Re: [git pull] drm request 3

From: Robert Hancock
Date: Thu Mar 04 2010 - 20:54:07 EST


On 03/04/2010 01:32 PM, Jeff Garzik wrote:
On 03/04/2010 02:04 PM, Matthew Garrett wrote:
"Please note that these drivers are under heavy development, may or may
not work, and may contain userspace interfaces that most likely will be
changed in the near future."

Shipping it as the default Fedora driver for NVIDIA hardware makes that
text largely irrelevant.

Indeed, that text isn't really reconcilable with the fact that the driver is being used by default in a stable distro release. (Why do people keep forgetting the whole "upstream development" thing?)


Jesse said
Dave and the nouveau guys include the driver in Fedora to get
much needed test coverage, and make sure the latest bits in rawhide
work together.

but when it is the default driver, it is the default _production_ driver
for Fedora users, in an official, stable Fedora release.

And the alternative?
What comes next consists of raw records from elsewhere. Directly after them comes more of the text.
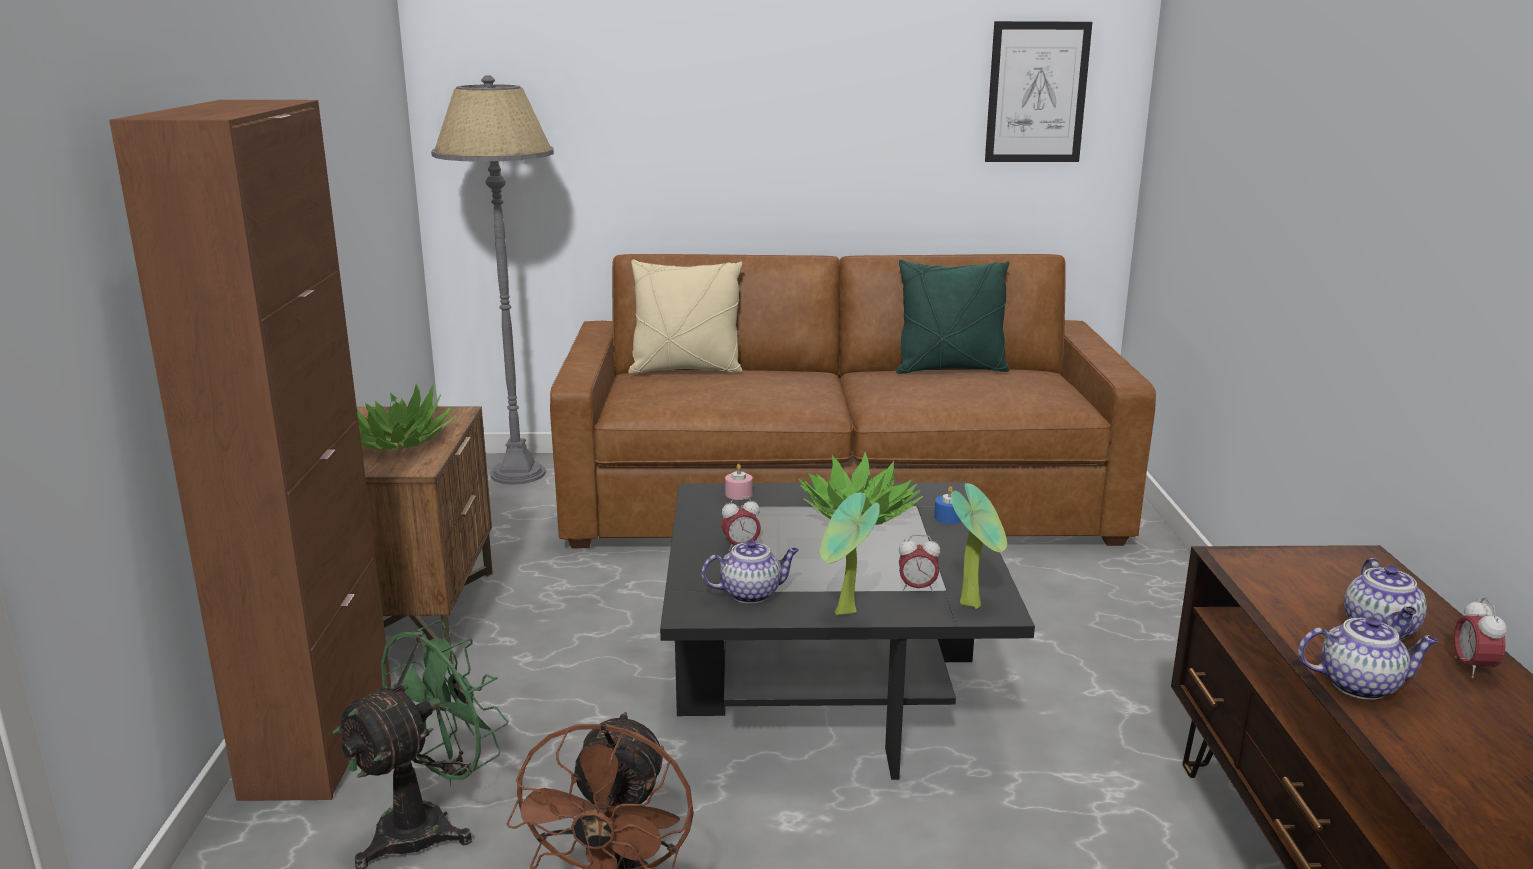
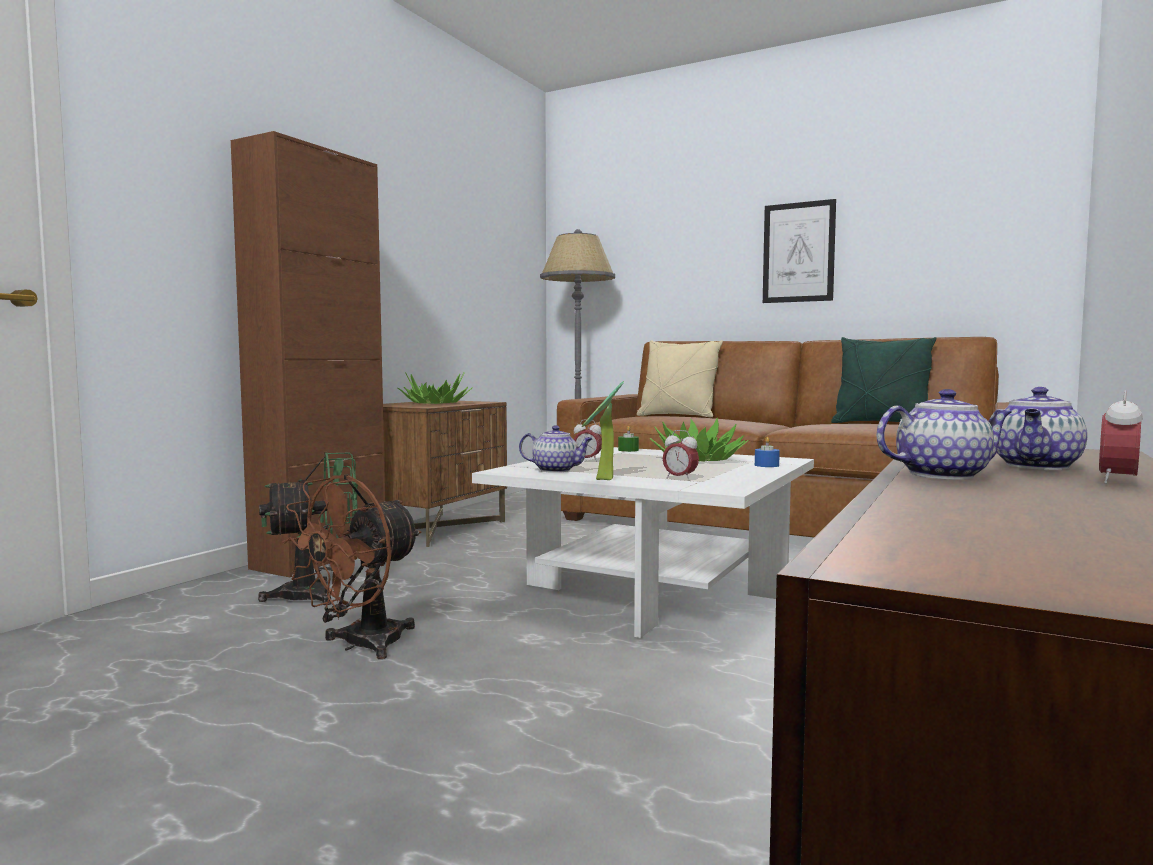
camera: 30 degrees right, 15 degrees down
(738, 494) = (628, 450): pink candle -> green candle
(830, 686) = (653, 591): black coffee table -> white coffee table
(974, 603) = (712, 486): potted plant -> none
(1037, 92) = (977, 215): picture -> picture (798, 252)
(1360, 685) = (943, 475): teapot -> teapot turned 45 degrees counterclockwise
You said
F-12 continues to ship the -nv driver, which will work fine with any
kernel version as long as nouveau is disabled.
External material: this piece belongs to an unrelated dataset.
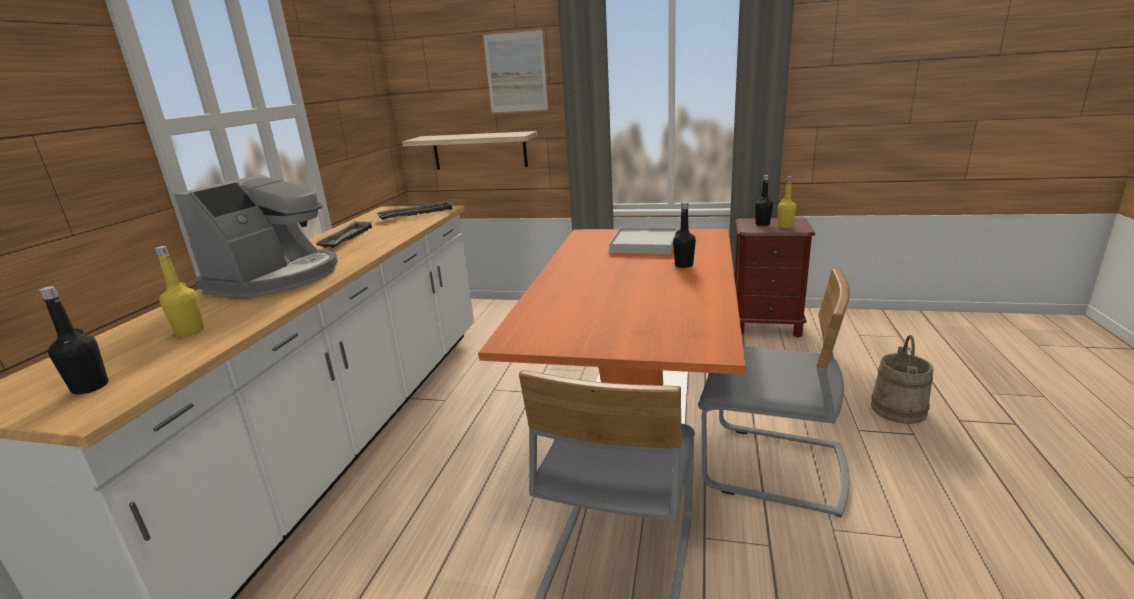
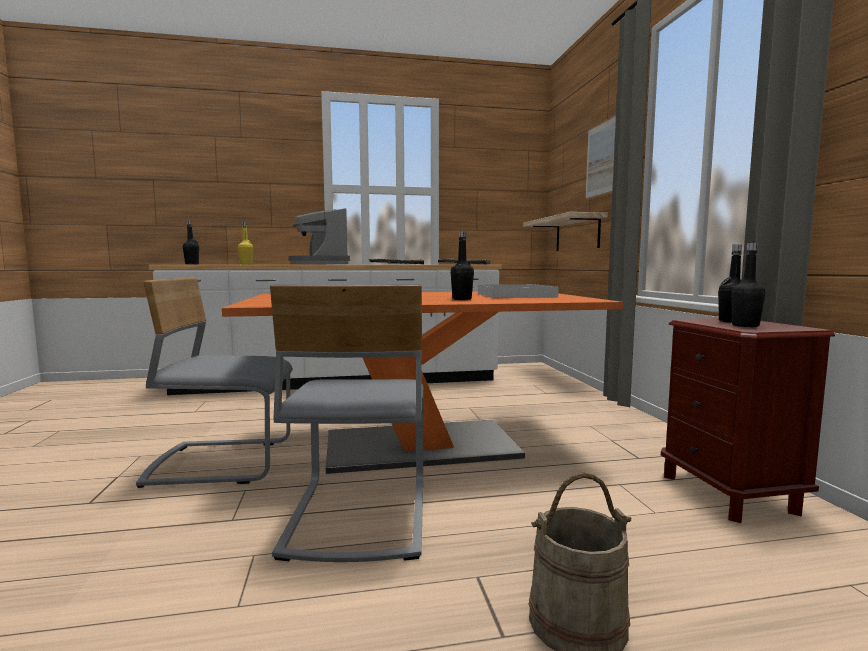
camera: 65 degrees right, 15 degrees down
(276, 278) = (320, 264): coffee machine -> coffee machine turned 75 degrees clockwise
(785, 226) = (745, 325): yellow bottle -> black bottle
FAIL. I actually tried that. Have you? Do you think it is remotely easy
for a technically component, non-Xorg-hacker type to accomplish?

I attempted to use the non-default 'nv' driver just before nouveau was
merged into upstream/staging, because I wanted a development kernel that
actually worked on my Fedora-based devel boxes. It was a complete
exercise in frustration, requiring at least one bugzilla bug report, and
ultimately resulted in failure.

Advising people to use nv is pretty much a joke IMHO, it's barely above VESA in some ways. People would be more likely to use the nvidia binary driver than that contraption..

Aside from the fact that running nouveau on this machine would drive me crazy (there's no fan speed control implemented so the GPU fan screams away at maximum speed), the other big reason I can't use it is that at least until quite recently it couldn't work with upstream kernels. Unfortunately, changes like this will being that problem back..

So at this point the nvidia binary driver is the most practical solution that actually meets my needs, sadly enough..


I gave up and waiting for Linus to merge nouveau, which instantly made
my life a lot easier :)

Kernel hacking on Fedora, my own dogfood, has become increasingly
cumbersome because of all these graphics issues. Sometimes it's just
easier to test a modern kernel on an ancient distro, sadly.